= Gregor Edelmann =

German journalist

Gregor Edelmann (born 1954) is a German journalist, screenwriter and dramaturge based in Berlin.

==Life==
Edelmann was born in Suhl, an industrial town near Erfurt in the southern part of what was then the German Democratic Republic (East Germany). He studied Germanistics and, later, Dramaturgy. His teachers included Heiner Müller. Between 1981 and 1989, he was employed as a dramaturge for East German drama by Henschel-Theaterverlag (theatrical publishers) in Berlin.

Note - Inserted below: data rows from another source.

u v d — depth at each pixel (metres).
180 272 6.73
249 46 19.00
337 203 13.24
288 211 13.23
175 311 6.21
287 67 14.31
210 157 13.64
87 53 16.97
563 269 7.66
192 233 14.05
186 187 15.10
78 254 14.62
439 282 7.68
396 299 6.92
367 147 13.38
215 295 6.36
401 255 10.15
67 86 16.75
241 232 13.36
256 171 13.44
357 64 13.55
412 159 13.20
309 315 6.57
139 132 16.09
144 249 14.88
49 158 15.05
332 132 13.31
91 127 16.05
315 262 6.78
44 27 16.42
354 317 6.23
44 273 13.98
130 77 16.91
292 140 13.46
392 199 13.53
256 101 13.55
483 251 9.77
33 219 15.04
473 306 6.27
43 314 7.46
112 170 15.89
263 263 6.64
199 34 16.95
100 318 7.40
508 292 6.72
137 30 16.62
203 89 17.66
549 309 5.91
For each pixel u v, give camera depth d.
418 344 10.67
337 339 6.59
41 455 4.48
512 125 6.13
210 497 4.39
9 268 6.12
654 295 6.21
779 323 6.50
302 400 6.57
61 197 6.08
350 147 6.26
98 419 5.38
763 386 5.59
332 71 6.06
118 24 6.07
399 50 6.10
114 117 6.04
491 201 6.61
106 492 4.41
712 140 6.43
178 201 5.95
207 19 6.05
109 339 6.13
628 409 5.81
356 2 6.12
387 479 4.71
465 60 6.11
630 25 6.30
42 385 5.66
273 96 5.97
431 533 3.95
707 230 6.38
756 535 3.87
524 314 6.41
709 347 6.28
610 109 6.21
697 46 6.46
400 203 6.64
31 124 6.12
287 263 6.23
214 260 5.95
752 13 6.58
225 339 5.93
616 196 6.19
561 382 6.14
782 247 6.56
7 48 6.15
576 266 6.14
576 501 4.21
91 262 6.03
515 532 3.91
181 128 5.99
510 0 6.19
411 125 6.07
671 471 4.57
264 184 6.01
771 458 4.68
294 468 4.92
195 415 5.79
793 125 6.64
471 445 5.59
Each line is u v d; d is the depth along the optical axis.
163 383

Between 1988 and 2006, he lived with the actress Vera Oelschlegel. In 1990, together with the theatrical polymath André Plath, they founded the Theater des Ostens (Theatre of the East) which for nearly two decades recalled and celebrated the theatrical traditions of the separate Germany that had come to an end in 1990. Various directoral assignments ensured, notably Strindberg's
Dance of Death and Racine's Phèdre.

Edelmann became a theatre critic with the Berliner Zeitung (newspaper) and started writing regularly for the mass circulation Bild-Zeitung. In 1996, he appeared as a press spokesman for Peter Zadek and Heiner Müller at the Berliner Ensemble. The focus of his subsequent work has been on screenwriting. He is the creator of the long-running television crime series Der letzte Zeuge (The last witness) on which he worked intensively between 1996 and 2006. More recently, between 2009 and 2012, he wrote 15 of the 22 episodes of the innovative psycho-police drama series, Flemming.